How can blockchain improve the planet?
With discussions of blockchain technology and decentralised finance largely focused on opportunities for investors and art collectors, I spoke to three crypto experts who are highlighting its transformative potential in other sectors.
Levelling up emerging economies
Nigerian entrepreneur Tayo Oviosu has ambitions to build the ‘Paypal of Africa’. For him, decentralised finance is a way of providing universal access to financial services that will transform the lives of consumers. His mobile payments company, Paga, enables users to deposit cash, send and receive payments, and also pay utility bills, goods and services with just a phone. “61 percent of the Nigerian population is unbanked,” he explains. “This kind of technology gives people a way of putting their money in a secure place, which they can then use to potentially lift themselves out of poverty.” For young entrepreneurs especially, this is a game changer. Mobile payments enable them to accrue credit and secure loans, while helping to reduce the risk of theft.
Tayo also highlights the power of the diaspora. Nigeria received around $64bn in remittances between 2018 and 2020, and Tayo uses Paga to connect Nigerian bank account holders to remittance senders from around the world. Remittance flows are vital financial lifelines for millions of people struggling to access basic necessities, providing capital investment and funding access to healthcare and education. Yet conventional means of money transfer are often prohibitively expensive, with many turning to high-risk informal channels.

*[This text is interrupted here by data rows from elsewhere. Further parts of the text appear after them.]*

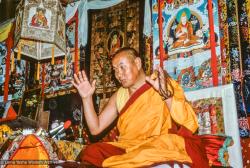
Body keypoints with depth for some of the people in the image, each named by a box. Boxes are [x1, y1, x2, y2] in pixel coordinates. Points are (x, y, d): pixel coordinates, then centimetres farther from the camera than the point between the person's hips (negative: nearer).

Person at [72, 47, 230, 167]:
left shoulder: (163, 84, -1)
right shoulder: (119, 96, 13)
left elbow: (190, 126, -12)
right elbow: (96, 128, 10)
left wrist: (165, 94, -24)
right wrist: (87, 98, -1)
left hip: (162, 149, -4)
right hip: (128, 150, 4)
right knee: (92, 152, -20)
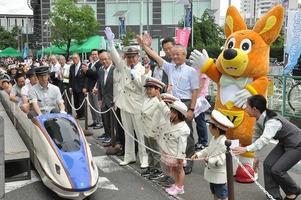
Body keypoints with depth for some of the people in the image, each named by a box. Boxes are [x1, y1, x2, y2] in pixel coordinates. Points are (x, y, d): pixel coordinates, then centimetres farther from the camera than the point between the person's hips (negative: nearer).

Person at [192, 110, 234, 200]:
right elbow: (208, 150, 14)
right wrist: (198, 154, 5)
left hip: (220, 175, -9)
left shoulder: (223, 142, -28)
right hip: (212, 173, 9)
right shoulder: (214, 138, 2)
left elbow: (221, 159, -30)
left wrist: (209, 160, -27)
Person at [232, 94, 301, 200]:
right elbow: (256, 137, -1)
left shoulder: (273, 121, -36)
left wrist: (246, 149, -59)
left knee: (277, 169, -13)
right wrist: (256, 157, -2)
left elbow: (264, 139, -50)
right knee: (268, 164, -5)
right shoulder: (259, 120, -9)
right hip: (284, 143, 8)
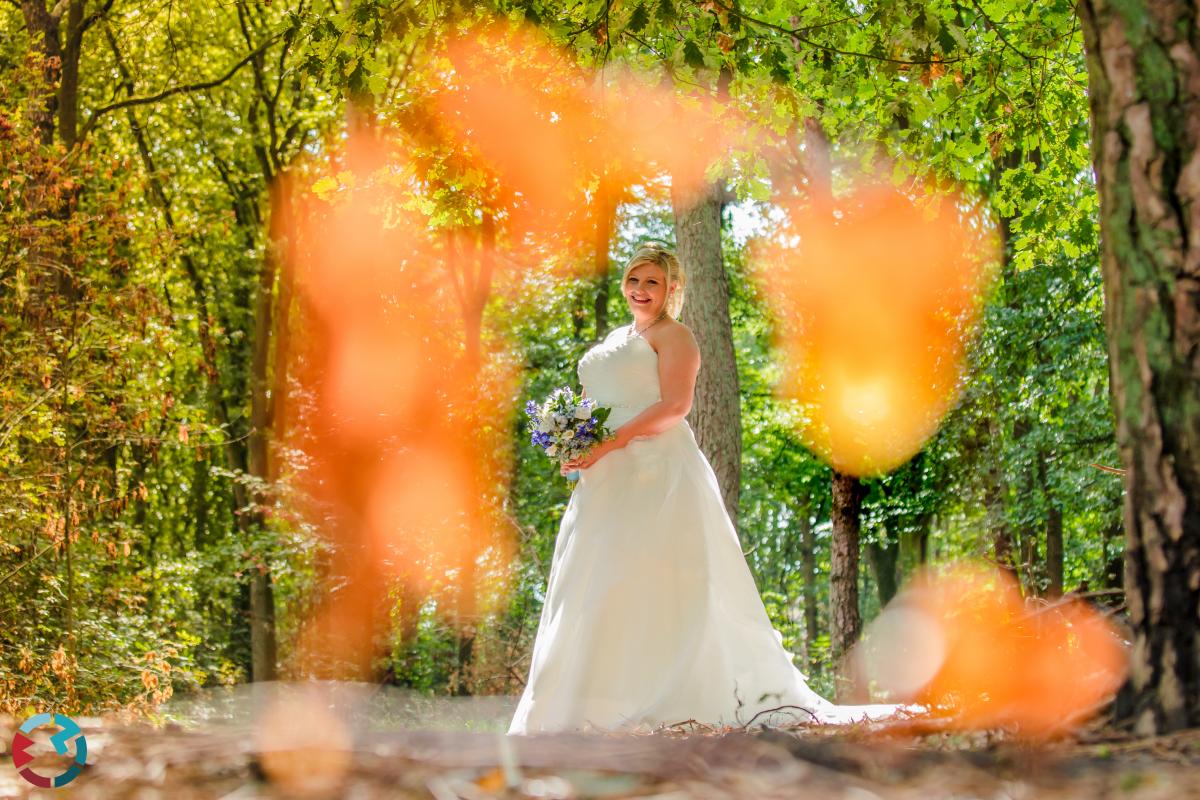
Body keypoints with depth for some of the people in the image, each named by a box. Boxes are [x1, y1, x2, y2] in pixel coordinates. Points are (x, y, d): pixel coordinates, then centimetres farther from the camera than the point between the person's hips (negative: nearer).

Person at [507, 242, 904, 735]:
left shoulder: (672, 335, 0)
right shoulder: (615, 340, 24)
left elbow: (675, 406, -14)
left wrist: (612, 442, -20)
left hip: (657, 472, -8)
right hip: (609, 478, 8)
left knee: (655, 578, -13)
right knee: (596, 580, 1)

In contrast, peer-to-peer crypto networks enable cross border transactions that are seamless, secure and inexpensive.
Fighting criminal counterfeits
For Hans Schwab, CEO of consulting platform OrginAll, counterfeiting is an “economic cancer” – a US$ 4 trillion problem that has a “devastating social and economic impact.” Counterfeit goods directly finance criminal and terrorist activities and are a key export from rogue states such as North Korea. Beyond this, they pose a frightening risk to global public health. The WHO estimates that currently one in ten medical products in low-and-middle-income countries are substandard or falsified. In Western Africa, 70 percent of all pharmaceutical products are counterfeit and more than 120,000 people a year die in Africa from fake malaria medicine alone.
So, how do we begin to fight back? The answer, Hans tells me, is blockchain technology. By utilizing distributed ledger technology and tokenization, goods can receive a unique identifier that proves their origin, traces ownership and provides authentication. The information in this ledger can be accessed from anywhere in the world, and by anyone; safeguarding individuals and empowering law enforcement. On a day-to-day basis, blockchain technology could also revolutionize healthcare, in particular the patient experience.
Improving global health systems
Wall Street legend and CEO of Galaxy Digital, Mike Novogratz, is adamant that the utility of NFTs (Non Fungible Tokens) will extend far beyond CryptoPunks and Bored Apes. “With 100 percent certainty, I promise each and every one of you that in 10 years, your health records will be NFTs,” he stated during a recent panel I hosted on digital infrastructure. The idea is that you will be able to use your phone as a digital wallet and have instant access to years of health records that can be shared easily with a healthcare provider. 2022 will be the year that these technologies will be implemented into our everyday lives on a massive scale. As Mike noted, “the world finally noticed there is a use case [for blockchain], and there are lots of them. NFTs was really the wake-up call.”